|Country||Lao People's Democratic Republic|
|Date||13 Jul 2007|
The Nam Oun Provincial Protected Area (PPA) is far from Phonsavanh town about 80 km2, was established in 1993 with the introduction of the Lao PDR protected area system. Nam Oun PPA is located in Kham district Xiengkhuang province in northern of Lao PDR. It spans eight villages and covers 6,400 hectares of evergreen and broadleaf forests and harbors 244 species of birds and at least 26 species of mammals. In a biological prioritization of the province's 14 protected areas, Nam Oun ranked 3rd for birds and 5th for large mammals in a Provincial species analysis. Overall Nam Oun ranked third in the provincial management priority index. This was based on the value of the biodiversity, watershed, eco-tourism potential, and level of pressure on the site.
Illegal wildlife trade is one of the greatest threats facing biodiversity in Namoun PPA. As the country's economy grows, infrastructure developments are linking previously remote areas to outside markets, feeding an alarming trade in wildlife with neighbouring Vietnam for use in traditional medicine, foods. At the same time, domestic demand within Xiengkhouang is quite growing, particularly for endangered species. Incentives to hunt wildlife are often high for rural people, and Xiengkhouang has now become not only as a supplier of wildlife, but also has sold wildlife to abroad.
Conservation of the biodiversity in Namoun PPA needs to become a high priority for the Xiengkhouang province, not only for its biodiversity value (which includes the Nam Oun Eco-Tourism), Being less than 85 km from downtown Phonsavanh and surrounded by several villages, it is a unique natural area in the most densely populated area in the province.
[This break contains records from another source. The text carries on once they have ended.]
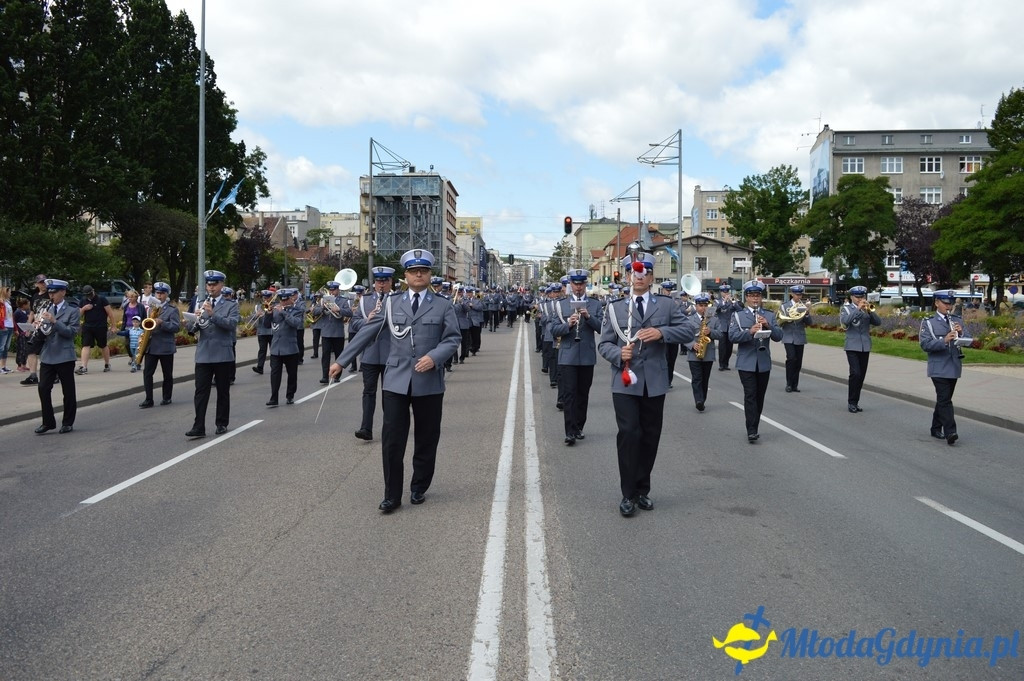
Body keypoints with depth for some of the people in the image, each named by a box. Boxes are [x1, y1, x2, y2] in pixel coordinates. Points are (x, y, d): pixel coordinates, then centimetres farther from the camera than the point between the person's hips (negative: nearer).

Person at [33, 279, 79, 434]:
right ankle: (48, 422, 9)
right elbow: (42, 334, 14)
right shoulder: (46, 310, 12)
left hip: (64, 356, -4)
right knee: (43, 389, -1)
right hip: (47, 356, 4)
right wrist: (39, 325, -8)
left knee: (68, 391, 3)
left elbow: (72, 332, -13)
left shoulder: (72, 310, -2)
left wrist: (54, 321, -22)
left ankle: (67, 423, 14)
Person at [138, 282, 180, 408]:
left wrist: (161, 323, -25)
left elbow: (177, 327, -12)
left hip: (166, 347, -4)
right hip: (151, 346, 4)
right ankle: (148, 399, 0)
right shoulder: (151, 307, 13)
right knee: (147, 373, -3)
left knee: (167, 374, 7)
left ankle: (167, 398, 18)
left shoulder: (172, 309, -3)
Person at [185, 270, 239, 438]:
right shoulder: (201, 305, 13)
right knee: (201, 392, -3)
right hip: (203, 355, 3)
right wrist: (196, 319, -15)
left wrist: (213, 314, -26)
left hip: (223, 355, -2)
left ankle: (222, 424, 17)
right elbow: (191, 329, 7)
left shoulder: (231, 305, 3)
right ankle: (199, 427, -4)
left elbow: (232, 324, -15)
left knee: (223, 392, 6)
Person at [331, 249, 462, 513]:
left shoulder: (443, 306, 5)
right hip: (396, 380, 0)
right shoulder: (391, 303, 9)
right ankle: (392, 495, 8)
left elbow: (453, 338, 1)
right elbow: (367, 332, 10)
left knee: (426, 440, 9)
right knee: (392, 441, -3)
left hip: (429, 382, 0)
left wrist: (434, 356, -18)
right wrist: (341, 360, 9)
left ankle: (419, 488, 27)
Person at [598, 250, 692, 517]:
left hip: (654, 382, 2)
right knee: (629, 433, -9)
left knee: (650, 436, 9)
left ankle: (642, 490, 24)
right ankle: (628, 493, 3)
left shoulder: (666, 304, 6)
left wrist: (662, 332, -18)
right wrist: (619, 354, -18)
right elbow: (603, 344, 3)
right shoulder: (614, 308, 6)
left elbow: (688, 332, -1)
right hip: (625, 382, -1)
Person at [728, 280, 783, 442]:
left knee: (759, 397, 9)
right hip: (746, 363, -3)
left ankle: (754, 428, 21)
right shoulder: (737, 315, 2)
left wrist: (767, 325, -17)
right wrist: (749, 332, -26)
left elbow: (778, 336, 0)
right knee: (750, 395, -11)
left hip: (764, 363, 3)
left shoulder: (769, 315, 9)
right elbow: (732, 336, -11)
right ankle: (752, 431, -12)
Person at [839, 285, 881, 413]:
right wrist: (858, 308, -23)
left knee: (861, 375, 6)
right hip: (852, 346, -4)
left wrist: (869, 310, -15)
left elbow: (878, 322, -1)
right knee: (855, 373, -15)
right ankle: (851, 402, -5)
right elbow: (845, 320, -19)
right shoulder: (846, 308, 1)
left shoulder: (867, 309, 11)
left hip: (865, 346, 4)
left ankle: (855, 402, 15)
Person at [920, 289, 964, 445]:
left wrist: (961, 333, -12)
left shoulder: (958, 320, 11)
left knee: (943, 399, 13)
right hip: (938, 368, -5)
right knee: (945, 400, -12)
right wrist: (944, 340, -26)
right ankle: (950, 432, -16)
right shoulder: (928, 322, -1)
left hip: (954, 367, 5)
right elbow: (925, 345, -12)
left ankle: (936, 428, 25)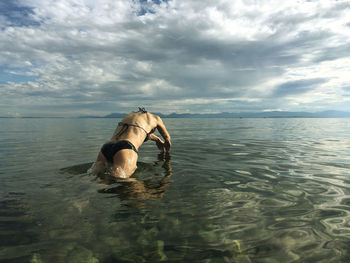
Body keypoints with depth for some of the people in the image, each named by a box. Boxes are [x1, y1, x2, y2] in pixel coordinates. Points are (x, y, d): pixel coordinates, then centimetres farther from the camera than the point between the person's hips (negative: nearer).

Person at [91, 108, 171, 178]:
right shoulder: (155, 118, 26)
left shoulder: (130, 114, 40)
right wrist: (166, 146, 67)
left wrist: (157, 139, 77)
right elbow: (167, 137, 43)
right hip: (125, 149, -6)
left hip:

Our goal is to provide education and training for provincial and district based personnel, and to create a sense of respect and pride for NamOun PPA environmental wealth. We are will also places a great deal of emphasis on capacity building, i.e. increasing a person or group of people's ability to do a particular task, such as PA management or village land use planning. Provincial/landscape based capacity building will help individuals to gain new skills, but its localization will also allow for greater efficiency in program management. Only through educating and empowering local people can long-term conservation objectives be met and sustained.